I specified a MetadataColumn[Categorical] required parameter in my plugin_setup.py function, and I wasn’t sure how this would be parsed or treated by the underlying code. It turns out that qiime automatically parses it and turned into the two inputs you see: --m-metadata-file and --m-metadata-column. This is how I made the metadata an input to my function (in _percentile_normalize.py):

def percentile_normalize(table: biom.Table,
                         metadata: qiime2.CategoricalMetadataColumn,
                         n_control_thresh: int=10,
                         otu_thresh: float=0.3) -> biom.Table:

I used some functions I found in another qiime plugin to ensure that sample IDs in the metadata and OTU table matched, and then converted the metadata column into a pandas Series object.

metadata = metadata.filter_ids(table.ids(axis='sample'))
metadata = metadata.drop_missing_values()
table = table.filter(metadata.ids)
metadata = metadata.to_series()

The developers on the qiime2 forum were REALLY helpful to figure this out, since there currently isn’t really much documentation on the different qiime2 data types.

Testing your plugin

Get your toy data ready

Now that babby’s first plugin is set up, you’ll want some toy data to play with. My plugin needs a metadata file and an OTU table. Metadata files can be passed in directly as tab-separated, but OTU tables need to first be converted to qiime artifacts. Unfortunately, it’s not currently possible to directly import a tsv feature table so we’ll have to go through biom format first.

Note that OTUs need to be in rows and samples are in columns for these biom tables (even though I can’t find this clearly stated in the biom format documentation, grr). Also, you need to make sure you’ve converted to relative abundance already.

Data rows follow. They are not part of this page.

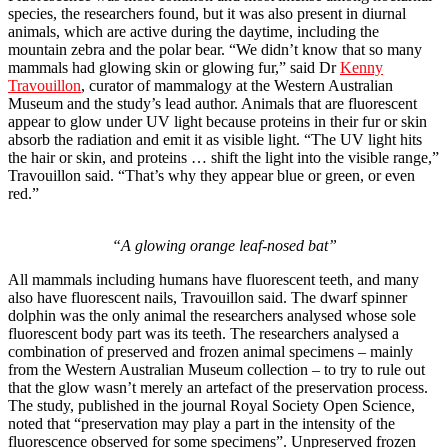
species, the researchers found, but it was also present in diurnal
animals, which are active during the daytime, including the
mountain zebra and the polar bear. “We didn’t know that so many
mammals had glowing skin or glowing fur,” said Dr
Kenny
Travouillon
, curator of mammalogy at the Western Australian
Museum and the study’s lead author. Animals that are fluorescent
appear to glow under UV light because proteins in their fur or skin
absorb the radiation and emit it as visible light. “The UV light hits
the hair or skin, and proteins … shift the light into the visible range,”
Travouillon said. “That’s why they appear blue or green, or even
red.”
“A glowing orange leaf-nosed bat”
All mammals including humans have fluorescent teeth, and many
also have fluorescent nails, Travouillon said. The dwarf spinner
dolphin was the only animal the researchers analysed whose sole
fluorescent body part was its teeth. The researchers analysed a
combination of preserved and frozen animal specimens – mainly
from the Western Australian Museum collection – to try to rule out
that the glow wasn’t merely an artefact of the preservation process.
The study, published in the journal Royal Society Open Science,
noted that “preservation may play a part in the intensity of the
fluorescence observed for some specimens”. Unpreserved frozen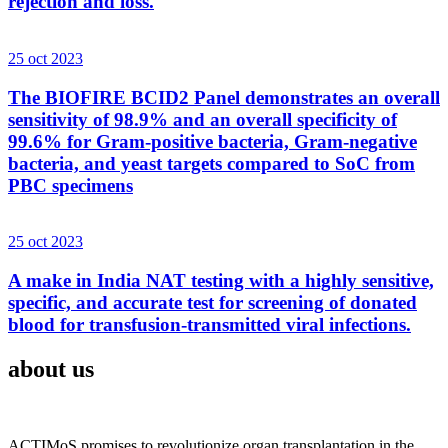
rejection and loss.
25 oct 2023
The BIOFIRE BCID2 Panel demonstrates an overall
sensitivity of 98.9% and an overall specificity of
99.6% for Gram-positive bacteria, Gram-negative
bacteria, and yeast targets compared to SoC from
PBC specimens
25 oct 2023
A make in India NAT testing with a highly sensitive,
specific, and accurate test for screening of donated
blood for transfusion-transmitted viral infections.
about us
ACTIMoS promises to revolutionize organ transplantation in the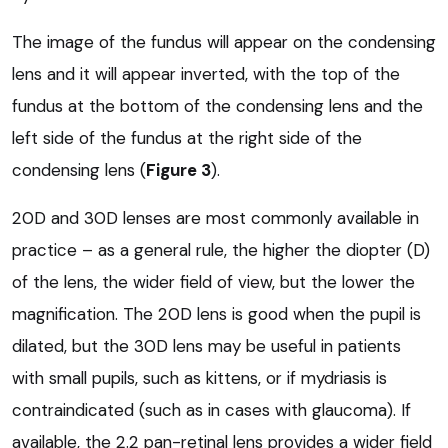
The image of the fundus will appear on the condensing
lens and it will appear inverted, with the top of the
fundus at the bottom of the condensing lens and the
left side of the fundus at the right side of the
condensing lens (
Figure 3
).
20D and 30D lenses are most commonly available in
practice – as a general rule, the higher the diopter (D)
of the lens, the wider field of view, but the lower the
magnification. The 20D lens is good when the pupil is
dilated, but the 30D lens may be useful in patients
with small pupils, such as kittens, or if mydriasis is
contraindicated (such as in cases with glaucoma). If
available, the 2.2 pan-retinal lens provides a wider field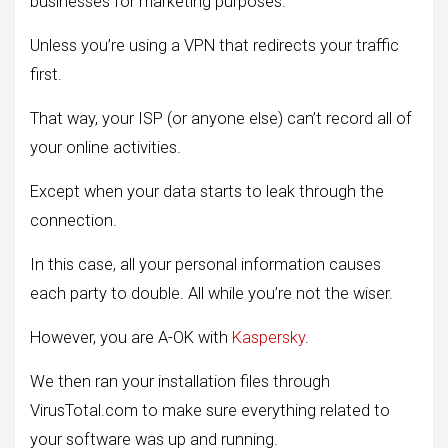
businesses for marketing purposes.
Unless you’re using a VPN that redirects your traffic
first.
That way, your ISP (or anyone else) can’t record all of
your online activities.
Except when your data starts to leak through the
connection.
In this case, all your personal information causes
each party to double. All while you’re not the wiser.
However, you are A-OK with
Kaspersky
.
We then ran your installation files through
VirusTotal.com to make sure everything related to
your software was up and running.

I wrote a script on the repo to make a fake OTU table. Run it or download the tables from my repo.

python make_fake_data.py

Then I need to prepare my test data for qiime:

biom convert -i test_otu_table.transpose.txt -o test_otu_table.transpose.biom --table-type="OTU table" --to-hdf5
qiime tools import --input-path test_otu_table.transpose.biom --type 'FeatureTable[RelativeFrequency]' --source-format BIOMV210Format --output-path test_otu_table.transpose.qza

A note that qiime tools has a useful suite of tools to play around and double check your data, if you’re getting errors.

Run plugin and compare against existing code

I want to make sure that my plugin is behaving like I expect it to. First, I run Sean’s github code:

python ~/github/percentile_normalization/percentile_norm.py -i test_otu_table.txt -case test_case_samples.txt -control test_control_samples.txt -o test_out.percentile_sean.txt

And I can run percentile normalization on the qiime artifact.

qiime perc-norm percentile-normalize --i-table test_otu_table.transpose.qza --m-metadata-file test_metadata.txt --m-metadata-column DiseaseState --o-perc-norm-table test_out.percentile_qiime.qza
qiime tools export test_out.percentile_qiime.qza --output-dir test_out_qiime
mv test_out_qiime/feature-table.biom test_out.percentile_qiime.biom
rm -r test_out_qiime
biom convert -i test_out.percentile_qiime.biom -o test_out.percentile_qiime.txt --to-tsv

Then, if I load up the two output OTU tables in python, I see that their values for the originally non-zero entries are identical. Wahoo!

import pandas as pd

sean = pd.read_csv('test_out.percentile_sean.txt', sep='\t', index_col=0)
qiime = pd.read_csv('test_out.percentile_qiime.txt', sep='\t', index_col=0, skiprows=1)
qiime = qiime.T

sean[qiime.columns] == qiime

Ta da! A plugin that works just like normal python code!